What to produce – Could you set out every line of the records below as a numbered list, with any blank lines left out?

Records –

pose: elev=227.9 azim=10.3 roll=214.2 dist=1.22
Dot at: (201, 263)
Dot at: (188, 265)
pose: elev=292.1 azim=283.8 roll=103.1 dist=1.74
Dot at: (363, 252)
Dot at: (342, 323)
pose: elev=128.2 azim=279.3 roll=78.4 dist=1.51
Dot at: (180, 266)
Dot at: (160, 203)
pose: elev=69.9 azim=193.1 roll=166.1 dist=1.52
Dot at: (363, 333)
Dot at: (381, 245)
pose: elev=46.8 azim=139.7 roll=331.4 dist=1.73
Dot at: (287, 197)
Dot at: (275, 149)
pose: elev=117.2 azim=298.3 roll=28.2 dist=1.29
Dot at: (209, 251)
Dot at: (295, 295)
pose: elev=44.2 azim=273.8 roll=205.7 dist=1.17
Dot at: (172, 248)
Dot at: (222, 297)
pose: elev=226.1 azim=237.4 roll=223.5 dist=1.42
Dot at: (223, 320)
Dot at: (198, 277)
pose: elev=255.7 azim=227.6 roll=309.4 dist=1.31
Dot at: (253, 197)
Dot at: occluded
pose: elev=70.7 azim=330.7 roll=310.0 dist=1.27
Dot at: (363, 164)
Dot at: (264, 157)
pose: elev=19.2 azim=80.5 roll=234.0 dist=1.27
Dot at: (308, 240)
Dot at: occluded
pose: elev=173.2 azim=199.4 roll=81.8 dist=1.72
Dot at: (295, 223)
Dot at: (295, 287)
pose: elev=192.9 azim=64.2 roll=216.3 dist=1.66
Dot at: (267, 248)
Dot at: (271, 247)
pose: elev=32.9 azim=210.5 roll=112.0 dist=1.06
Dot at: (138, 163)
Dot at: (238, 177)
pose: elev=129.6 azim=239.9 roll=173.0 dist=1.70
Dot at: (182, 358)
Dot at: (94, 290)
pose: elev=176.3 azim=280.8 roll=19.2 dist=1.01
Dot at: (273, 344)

Full response –
1. pose: elev=227.9 azim=10.3 roll=214.2 dist=1.22
2. Dot at: (201, 263)
3. Dot at: (188, 265)
4. pose: elev=292.1 azim=283.8 roll=103.1 dist=1.74
5. Dot at: (363, 252)
6. Dot at: (342, 323)
7. pose: elev=128.2 azim=279.3 roll=78.4 dist=1.51
8. Dot at: (180, 266)
9. Dot at: (160, 203)
10. pose: elev=69.9 azim=193.1 roll=166.1 dist=1.52
11. Dot at: (363, 333)
12. Dot at: (381, 245)
13. pose: elev=46.8 azim=139.7 roll=331.4 dist=1.73
14. Dot at: (287, 197)
15. Dot at: (275, 149)
16. pose: elev=117.2 azim=298.3 roll=28.2 dist=1.29
17. Dot at: (209, 251)
18. Dot at: (295, 295)
19. pose: elev=44.2 azim=273.8 roll=205.7 dist=1.17
20. Dot at: (172, 248)
21. Dot at: (222, 297)
22. pose: elev=226.1 azim=237.4 roll=223.5 dist=1.42
23. Dot at: (223, 320)
24. Dot at: (198, 277)
25. pose: elev=255.7 azim=227.6 roll=309.4 dist=1.31
26. Dot at: (253, 197)
27. Dot at: occluded
28. pose: elev=70.7 azim=330.7 roll=310.0 dist=1.27
29. Dot at: (363, 164)
30. Dot at: (264, 157)
31. pose: elev=19.2 azim=80.5 roll=234.0 dist=1.27
32. Dot at: (308, 240)
33. Dot at: occluded
34. pose: elev=173.2 azim=199.4 roll=81.8 dist=1.72
35. Dot at: (295, 223)
36. Dot at: (295, 287)
37. pose: elev=192.9 azim=64.2 roll=216.3 dist=1.66
38. Dot at: (267, 248)
39. Dot at: (271, 247)
40. pose: elev=32.9 azim=210.5 roll=112.0 dist=1.06
41. Dot at: (138, 163)
42. Dot at: (238, 177)
43. pose: elev=129.6 azim=239.9 roll=173.0 dist=1.70
44. Dot at: (182, 358)
45. Dot at: (94, 290)
46. pose: elev=176.3 azim=280.8 roll=19.2 dist=1.01
47. Dot at: (273, 344)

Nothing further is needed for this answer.